Нравственное чувство питает определенные мотивы поведения, которые реализуются в специфических поступках, и этот стиль поведения оформлен в более или менее ясный и общепринятый кодекс поведения, именуемый моралью. Согласно всем существующим канонам, обществанная мораль, питаемая нравственным чувством добропорядочных граждан, стоит, или по крайней мере, должна стоять на пути порока. Но к сожалению, гораздо чаще мораль бывает питаема чувством утонченного лицемерия и служит для порока изысканной приправой, придавая последнему особую пряность и неповторимый аромат. Вот над этой-то плутоватой, гниловатой моралью и надстроена формальная этика, то есть, общественные нормы поведения, которые, как и мораль, направленны исключительно на то, чтобы компенсировать разрушительность и необузданность человеческих страстей. Все эти предохранительные механизмы, однако, работают по принципу амбарного замка, который охраняет содержимое амбара исключительно от честных людей. Уж если кто-то захочет сожрать тебя с потрохами, то ни мораль, ни этика твоего врага не остановит и тебя не спасет. Уповать на десять заповедей можно с таким же основанием как уповать на действенность молитвы против бури, разрушающей твой дом. Заповеди сами по себе, а страсти сами по себе. Так было, так есть и так будет.
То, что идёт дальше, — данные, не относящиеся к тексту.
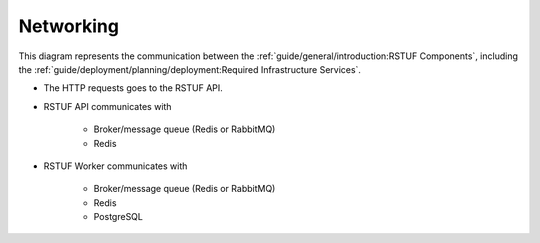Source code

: ##########
Networking
##########

This diagram represents the communication between the
:ref:`guide/general/introduction:RSTUF Components`, including
the :ref:`guide/deployment/planning/deployment:Required Infrastructure Services`.

.. image:: /_static/rstuf_networking.png

* The HTTP requests goes to the RSTUF API.

* RSTUF API communicates with

    - Broker/message queue (Redis or RabbitMQ)
    - Redis

* RSTUF Worker communicates with

    - Broker/message queue (Redis or RabbitMQ)
    - Redis
    - PostgreSQL
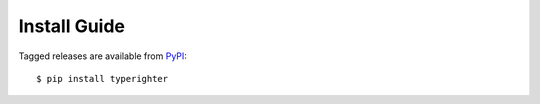.. _install

=============
Install Guide
=============

Tagged releases are available from `PyPI <https://pypi.org>`_::

  $ pip install typerighter
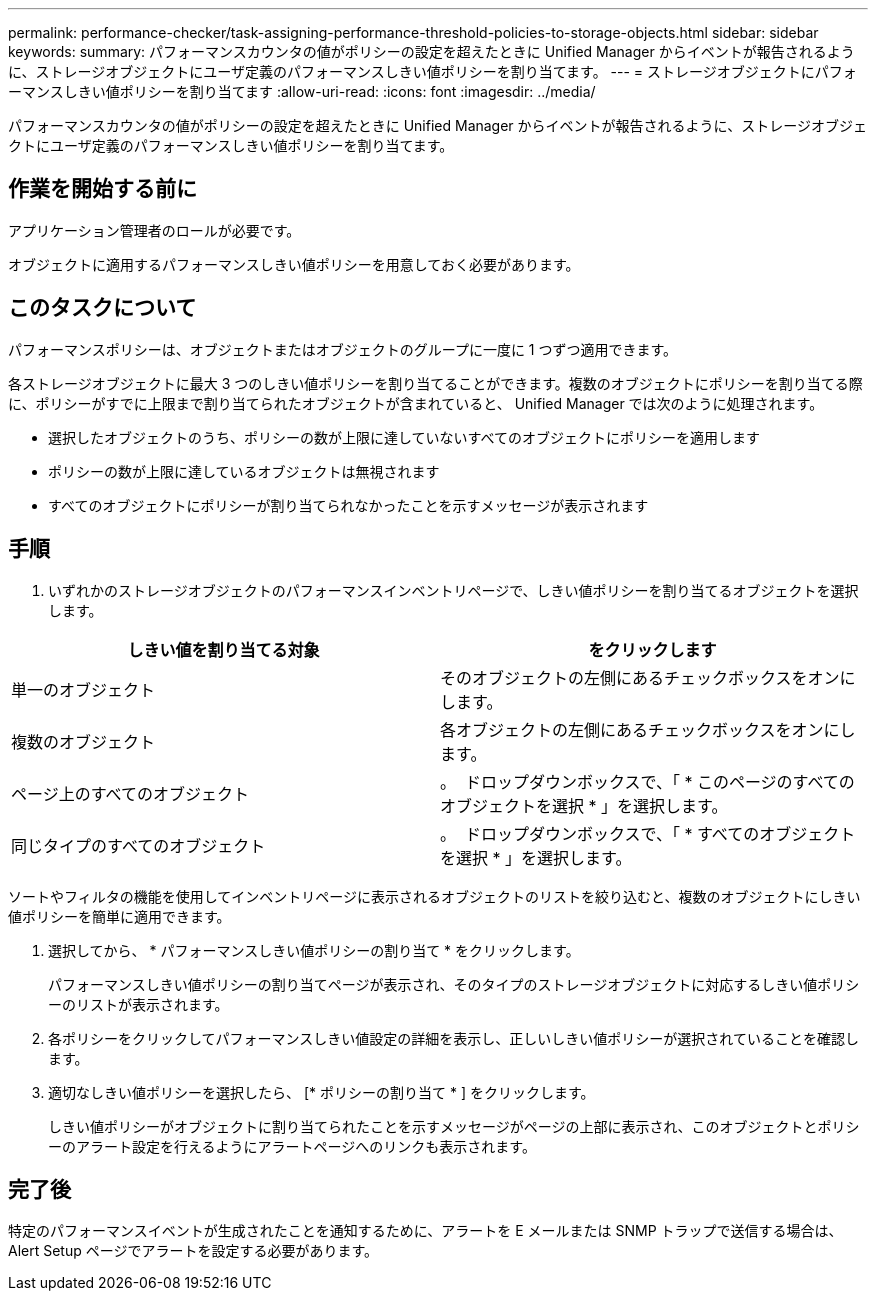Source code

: ---
permalink: performance-checker/task-assigning-performance-threshold-policies-to-storage-objects.html 
sidebar: sidebar 
keywords:  
summary: パフォーマンスカウンタの値がポリシーの設定を超えたときに Unified Manager からイベントが報告されるように、ストレージオブジェクトにユーザ定義のパフォーマンスしきい値ポリシーを割り当てます。 
---
= ストレージオブジェクトにパフォーマンスしきい値ポリシーを割り当てます
:allow-uri-read: 
:icons: font
:imagesdir: ../media/


[role="lead"]
パフォーマンスカウンタの値がポリシーの設定を超えたときに Unified Manager からイベントが報告されるように、ストレージオブジェクトにユーザ定義のパフォーマンスしきい値ポリシーを割り当てます。



== 作業を開始する前に

アプリケーション管理者のロールが必要です。

オブジェクトに適用するパフォーマンスしきい値ポリシーを用意しておく必要があります。



== このタスクについて

パフォーマンスポリシーは、オブジェクトまたはオブジェクトのグループに一度に 1 つずつ適用できます。

各ストレージオブジェクトに最大 3 つのしきい値ポリシーを割り当てることができます。複数のオブジェクトにポリシーを割り当てる際に、ポリシーがすでに上限まで割り当てられたオブジェクトが含まれていると、 Unified Manager では次のように処理されます。

* 選択したオブジェクトのうち、ポリシーの数が上限に達していないすべてのオブジェクトにポリシーを適用します
* ポリシーの数が上限に達しているオブジェクトは無視されます
* すべてのオブジェクトにポリシーが割り当てられなかったことを示すメッセージが表示されます




== 手順

. いずれかのストレージオブジェクトのパフォーマンスインベントリページで、しきい値ポリシーを割り当てるオブジェクトを選択します。


[cols="2*"]
|===
| しきい値を割り当てる対象 | をクリックします 


 a| 
単一のオブジェクト
 a| 
そのオブジェクトの左側にあるチェックボックスをオンにします。



 a| 
複数のオブジェクト
 a| 
各オブジェクトの左側にあるチェックボックスをオンにします。



 a| 
ページ上のすべてのオブジェクト
 a| 
。 image:../media/select-dropdown-65-png.gif[""] ドロップダウンボックスで、「 * このページのすべてのオブジェクトを選択 * 」を選択します。



 a| 
同じタイプのすべてのオブジェクト
 a| 
。 image:../media/select-dropdown-65-png.gif[""] ドロップダウンボックスで、「 * すべてのオブジェクトを選択 * 」を選択します。

|===
ソートやフィルタの機能を使用してインベントリページに表示されるオブジェクトのリストを絞り込むと、複数のオブジェクトにしきい値ポリシーを簡単に適用できます。

. 選択してから、 * パフォーマンスしきい値ポリシーの割り当て * をクリックします。
+
パフォーマンスしきい値ポリシーの割り当てページが表示され、そのタイプのストレージオブジェクトに対応するしきい値ポリシーのリストが表示されます。

. 各ポリシーをクリックしてパフォーマンスしきい値設定の詳細を表示し、正しいしきい値ポリシーが選択されていることを確認します。
. 適切なしきい値ポリシーを選択したら、 [* ポリシーの割り当て * ] をクリックします。
+
しきい値ポリシーがオブジェクトに割り当てられたことを示すメッセージがページの上部に表示され、このオブジェクトとポリシーのアラート設定を行えるようにアラートページへのリンクも表示されます。





== 完了後

特定のパフォーマンスイベントが生成されたことを通知するために、アラートを E メールまたは SNMP トラップで送信する場合は、 Alert Setup ページでアラートを設定する必要があります。

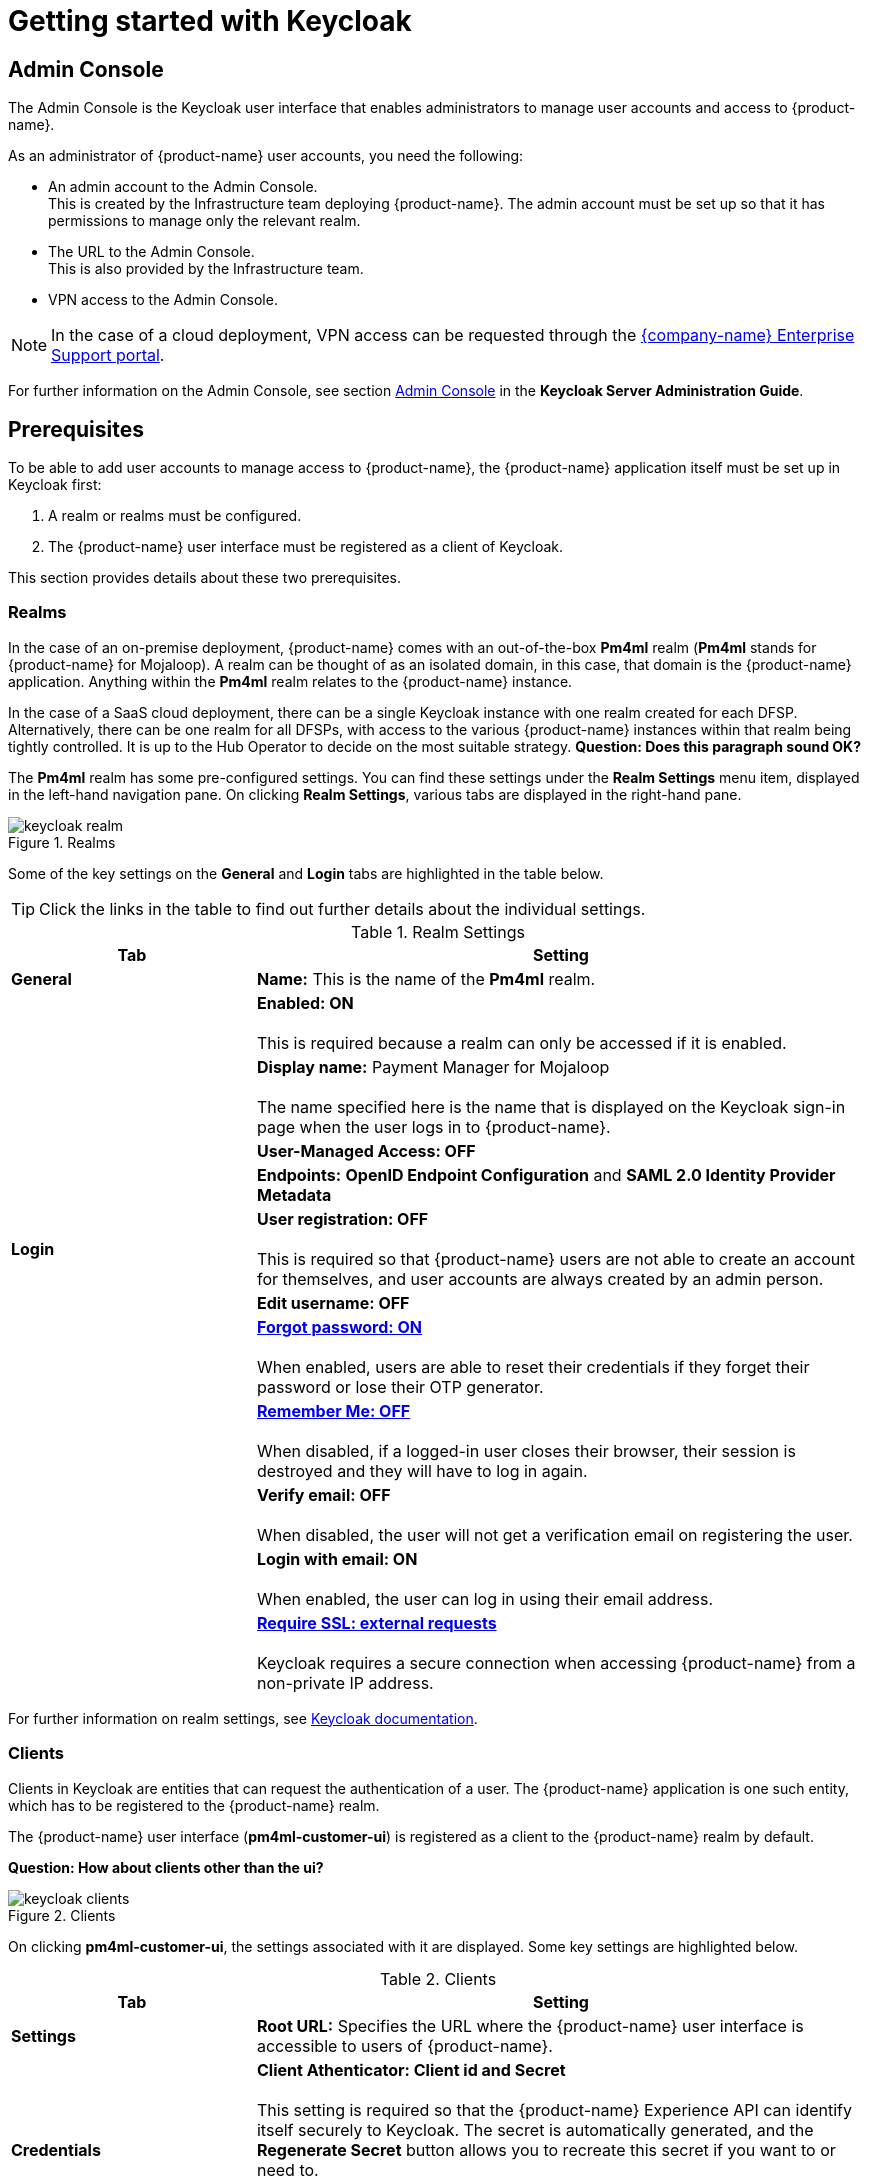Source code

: = Getting started with Keycloak

== Admin Console

The Admin Console is the Keycloak user interface that enables administrators to manage user accounts and access to {product-name}. 

As an administrator of {product-name} user accounts, you need the following:

* An admin account to the Admin Console. +
This is created by the Infrastructure team deploying {product-name}. The admin account must be set up so that it has permissions to manage only the relevant realm. 
* The URL to the Admin Console. +
This is also provided by the Infrastructure team.
* VPN access to the Admin Console.

NOTE: In the case of a cloud deployment, VPN access can be requested through the https://support.modusbox.com[{company-name} Enterprise Support portal].

For further information on the Admin Console, see section https://www.keycloak.org/docs/latest/server_admin/index.html#admin-console[Admin Console] in the *Keycloak Server Administration Guide*.

== Prerequisites

To be able to add user accounts to manage access to {product-name}, the {product-name} application itself must be set up in Keycloak first:

. A realm or realms must be configured.
. The {product-name} user interface must be registered as a client of Keycloak.

This section provides details about these two prerequisites.

=== Realms

In the case of an on-premise deployment, {product-name} comes with an out-of-the-box *Pm4ml* realm (**Pm4ml** stands for {product-name} for Mojaloop). A realm can be thought of as an isolated domain, in this case, that domain is the {product-name} application. Anything within the *Pm4ml* realm relates to the {product-name} instance.

In the case of a SaaS cloud deployment, there can be a single Keycloak instance with one realm created for each DFSP. Alternatively, there can be one realm for all DFSPs, with access to the various {product-name} instances within that realm being tightly controlled. It is up to the Hub Operator to decide on the most suitable strategy.
*Question: Does this paragraph sound OK?*

The *Pm4ml* realm has some pre-configured settings. You can find these settings under the *Realm Settings* menu item, displayed in the left-hand navigation pane. On clicking *Realm Settings*, various tabs are displayed in the right-hand pane. 

.Realms
image::keycloak_realm.png[]

Some of the key settings on the *General* and *Login* tabs are highlighted in the table below.

TIP: Click the links in the table to find out further details about the individual settings.

.Realm Settings
[width="100%",options="header", cols="2,5"]
|====================
| Tab |  Setting
| *General* |  *Name:* This is the name of the *Pm4ml* realm.
|  |  *Enabled: ON* +
 +
This is required because a realm can only be accessed if it is enabled.
|  | *Display name:* Payment Manager for Mojaloop +
 +
The name specified here is the name that is displayed on the Keycloak sign-in page when the user logs in to {product-name}.
|  |  *User-Managed Access: OFF*
|  |  *Endpoints:* *OpenID Endpoint Configuration* and *SAML 2.0 Identity Provider Metadata*
| **Login** | *User registration: OFF* +
 +
This is required so that {product-name} users are not able to create an account for themselves, and user accounts are always created by an admin person.
|  | *Edit username: OFF*
|  | https://www.keycloak.org/docs/latest/server_admin/index.html#forgot-password[*Forgot password: ON*] +
 +
When enabled, users are able to reset their credentials if they forget their password or lose their OTP generator. 
|  | https://www.keycloak.org/docs/latest/server_admin/index.html#remember-me[*Remember Me: OFF*] +
 +
When disabled, if a logged-in user closes their browser, their session is destroyed and they will have to log in again.
|  | *Verify email: OFF* +
 +
When disabled, the user will not get a verification email on registering the user.
|  | *Login with email: ON* +
 +
When enabled, the user can log in using their email address.
|  | https://www.keycloak.org/docs/latest/server_admin/index.html#_ssl_modes[**Require SSL: external requests**] +
 +
Keycloak requires a secure connection when accessing {product-name} from a non-private IP address.
|====================

////
.Keycloak's {product-name} login page with display name
image::keycloak_pm4ml_login_page.png[]
////

For further information on realm settings, see https://www.keycloak.org/docs/latest/server_admin/index.html#_ssl_modes[Keycloak documentation].

=== Clients

Clients in Keycloak are entities that can request the authentication of a user. The {product-name} application is one such entity, which has to be registered to the {product-name} realm.

The {product-name} user interface (**pm4ml-customer-ui**) is registered as a client to the {product-name} realm by default. 

*Question: How about clients other than the ui?*

.Clients
image::keycloak_clients.png[]

On clicking **pm4ml-customer-ui**, the settings associated with it are displayed. Some key settings are highlighted below.

.Clients
[width="100%",options="header", cols="2,5"]
|====================
| Tab |  Setting
| *Settings* | *Root URL:* Specifies the URL where the {product-name} user interface is accessible to users of {product-name}.
| *Credentials* | *Client Athenticator: Client id and Secret* +
 +
This setting is required so that the {product-name} Experience API can identify itself securely to Keycloak. The secret is automatically generated, and the *Regenerate Secret* button allows you to recreate this secret if you want to or need to. +
 +
*NOTE:* You get a new client secret every time you restart Keycloak (Keycloak refreshes all its keys if the database that holds the keys loses its state).
|====================

.Client settings
image::keycloak_pm4ml_ui_client_settings.png[]

For further information on client settings, see section https://www.keycloak.org/docs/latest/server_admin/index.html#_clients[Clients] in the *Keycloak Server Administration Guide*.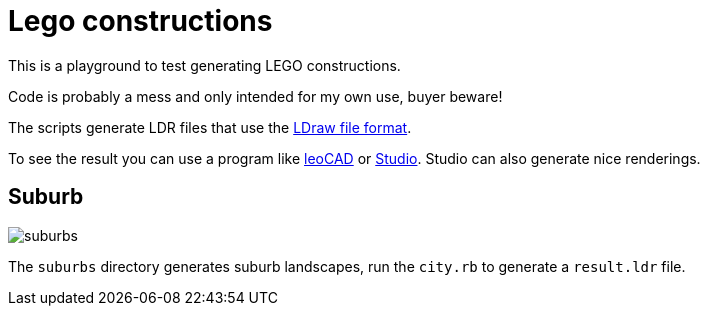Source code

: = Lego constructions

This is a playground to test generating LEGO constructions.

Code is probably a mess and only intended for my own use, buyer beware!

The scripts generate LDR files that use the link:https://www.ldraw.org/article/218.html[LDraw file format].

To see the result you can use a program like link:https://www.leocad.org[leoCAD] or link:https://www.bricklink.com/v3/studio/download.page[Studio]. Studio can also generate nice renderings.

== Suburb

image::suburbs.png[]

The `suburbs` directory generates suburb landscapes, run the `city.rb` to generate a `result.ldr` file.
Все эти явления, связанные со страстями, ни в коей мере не должны касаться чувств ученого ибо все они алогичны. Мудрый человек, ученый, должен уметь побеждать собственные страсти собственным рассудком, а не теми жалкими инструментами, которые дает ему его несовершенное, неразумное, одержимое страстями окружение. Все, что основано на вере, на иррациональной, алогичной, априорной убежденности, должно миновать ученого. Ученый никогда не должен допускать такие вещи внутрь себя, если он желает оставаться абсолютно беспристрастным и сохранять логику. Таким образом моя личная мораль состоит в сознательном истреблении внутри себя всякой морали, а моя этика состоит в неподчинении никакой этике.